Anyone have a recommendation for a friend for a Digital VOICE Recorder that will download to a PC and easily make MP3 files (not require additional software than what is bundled to make the recording into MP3).

The goal here is to make short 30-60 second recordings and easily get them put on a web site.

1) Want MP3 preferred instead of WAV or other format

2) Price is an important factor...

3) Would prefer DVR only, but if only good ones are combo DVR and MP3 player that is acceptable...

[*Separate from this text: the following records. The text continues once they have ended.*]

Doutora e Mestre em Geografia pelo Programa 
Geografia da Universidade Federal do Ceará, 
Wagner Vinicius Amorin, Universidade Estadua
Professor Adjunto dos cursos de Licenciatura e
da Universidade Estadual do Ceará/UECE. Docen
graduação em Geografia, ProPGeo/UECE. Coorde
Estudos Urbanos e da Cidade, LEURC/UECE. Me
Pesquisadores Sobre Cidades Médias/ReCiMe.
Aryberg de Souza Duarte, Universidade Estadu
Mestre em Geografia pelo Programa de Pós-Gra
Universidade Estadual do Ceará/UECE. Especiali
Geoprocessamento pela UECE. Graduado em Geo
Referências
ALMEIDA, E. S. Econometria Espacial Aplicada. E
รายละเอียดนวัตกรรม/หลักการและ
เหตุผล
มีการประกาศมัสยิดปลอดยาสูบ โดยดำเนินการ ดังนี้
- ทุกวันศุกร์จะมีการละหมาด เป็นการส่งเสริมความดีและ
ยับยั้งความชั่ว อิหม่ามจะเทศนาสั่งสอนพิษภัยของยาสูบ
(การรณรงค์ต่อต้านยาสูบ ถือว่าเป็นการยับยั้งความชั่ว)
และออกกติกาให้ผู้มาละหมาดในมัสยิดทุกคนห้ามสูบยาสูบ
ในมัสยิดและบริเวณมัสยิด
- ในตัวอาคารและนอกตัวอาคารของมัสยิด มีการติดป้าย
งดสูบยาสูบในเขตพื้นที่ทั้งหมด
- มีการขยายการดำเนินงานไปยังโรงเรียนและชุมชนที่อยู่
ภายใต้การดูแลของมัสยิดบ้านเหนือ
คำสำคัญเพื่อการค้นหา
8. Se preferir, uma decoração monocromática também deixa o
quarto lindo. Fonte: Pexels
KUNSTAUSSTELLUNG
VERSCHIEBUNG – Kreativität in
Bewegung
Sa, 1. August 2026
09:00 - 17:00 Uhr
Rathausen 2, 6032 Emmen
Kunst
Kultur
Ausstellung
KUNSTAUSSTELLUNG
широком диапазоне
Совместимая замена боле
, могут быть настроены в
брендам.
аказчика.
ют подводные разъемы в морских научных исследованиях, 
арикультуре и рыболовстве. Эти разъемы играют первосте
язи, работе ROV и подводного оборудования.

4) Need Good/Clear talking quality recording, no need for CD quality recording...


----------



## MarkA (Mar 23, 2002)

cdex.n3.net - it's not the main function of this program, but it's record from analog in and convert to MP3 functions will do exactly what you want and it's a great free program to have around


----------



## gcutler (Mar 23, 2002)

Actually looking for a piece of Hardware, and would want it to work MP3 out of the box (not require an additional piece of SW to take downloaded data convert to MP3)


----------



## James_F (Apr 23, 2002)

I think sony makes one. Or is it Olympus... I'd check with those two makes...


----------



## MarkA (Mar 23, 2002)

Sorry. I don't know of something like that, but I assume it exists!


----------



## Nick (Apr 23, 2002)

Welcome back Mark. :wave:


----------



## MarkA (Mar 23, 2002)

Thanks.


----------



## James_F (Apr 23, 2002)

Olympus makes some digital voice recorders that have MP3 capability...

http://www.olympusamerica.com/cpg_section/cpg_vr_digitalrecorders.asp

Sony has some too, but I didn't see if they have MP3 support...

http://www.sonystyle.com/home/scat.jsp?hierc=9687x8667x8668&scatid=8668


----------



## gcutler (Mar 23, 2002)

I had looked at both via the web, and of course they don't go into much detail at the web sites. I will have to stop by Best Buy or something and see them in person? Thanks!!!


----------